Task description:
State how many lines in the entries below include the string "because", and give nothing beyond that number.

'''

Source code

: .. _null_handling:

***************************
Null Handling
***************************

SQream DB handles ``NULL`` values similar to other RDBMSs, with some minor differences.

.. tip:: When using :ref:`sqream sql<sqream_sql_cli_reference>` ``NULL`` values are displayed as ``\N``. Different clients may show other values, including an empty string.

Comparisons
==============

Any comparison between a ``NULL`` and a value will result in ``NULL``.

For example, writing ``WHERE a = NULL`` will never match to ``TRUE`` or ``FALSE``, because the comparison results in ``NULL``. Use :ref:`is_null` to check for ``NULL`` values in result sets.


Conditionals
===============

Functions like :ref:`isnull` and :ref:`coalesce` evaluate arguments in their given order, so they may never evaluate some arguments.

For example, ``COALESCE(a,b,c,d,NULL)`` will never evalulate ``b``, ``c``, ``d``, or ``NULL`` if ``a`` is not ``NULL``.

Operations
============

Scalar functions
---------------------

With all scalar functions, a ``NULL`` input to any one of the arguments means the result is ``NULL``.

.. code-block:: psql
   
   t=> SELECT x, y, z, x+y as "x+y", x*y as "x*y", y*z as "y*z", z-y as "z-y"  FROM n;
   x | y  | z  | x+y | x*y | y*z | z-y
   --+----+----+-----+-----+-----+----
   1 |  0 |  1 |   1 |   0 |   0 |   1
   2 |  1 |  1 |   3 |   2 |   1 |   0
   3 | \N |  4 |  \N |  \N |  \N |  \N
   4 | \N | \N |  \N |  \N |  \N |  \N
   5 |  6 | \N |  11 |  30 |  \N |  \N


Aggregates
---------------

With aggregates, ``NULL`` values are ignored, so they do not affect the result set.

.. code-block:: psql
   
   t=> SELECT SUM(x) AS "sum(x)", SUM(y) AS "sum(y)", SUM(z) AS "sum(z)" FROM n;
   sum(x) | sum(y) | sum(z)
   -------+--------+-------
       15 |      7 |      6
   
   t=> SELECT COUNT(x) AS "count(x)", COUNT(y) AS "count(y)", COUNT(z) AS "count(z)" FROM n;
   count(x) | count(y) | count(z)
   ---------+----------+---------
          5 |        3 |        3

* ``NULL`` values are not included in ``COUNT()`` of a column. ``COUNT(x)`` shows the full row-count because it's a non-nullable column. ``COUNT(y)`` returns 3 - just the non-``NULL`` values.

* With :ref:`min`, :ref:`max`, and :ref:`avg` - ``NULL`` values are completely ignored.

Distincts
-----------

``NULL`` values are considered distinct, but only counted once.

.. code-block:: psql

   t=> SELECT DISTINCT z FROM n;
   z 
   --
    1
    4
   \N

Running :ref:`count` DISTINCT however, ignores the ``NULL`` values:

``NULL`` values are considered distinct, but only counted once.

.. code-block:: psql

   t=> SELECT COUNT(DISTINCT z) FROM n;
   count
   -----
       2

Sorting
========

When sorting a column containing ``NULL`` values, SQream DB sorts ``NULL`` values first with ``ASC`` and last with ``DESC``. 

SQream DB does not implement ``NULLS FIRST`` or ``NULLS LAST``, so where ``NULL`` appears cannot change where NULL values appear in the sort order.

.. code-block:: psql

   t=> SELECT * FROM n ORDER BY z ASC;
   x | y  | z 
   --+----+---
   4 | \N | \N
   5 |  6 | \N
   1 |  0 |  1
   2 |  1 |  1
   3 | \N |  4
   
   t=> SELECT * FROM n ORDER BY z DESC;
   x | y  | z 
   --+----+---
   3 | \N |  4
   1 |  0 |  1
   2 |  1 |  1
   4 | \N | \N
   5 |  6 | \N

'''

Written answer:
2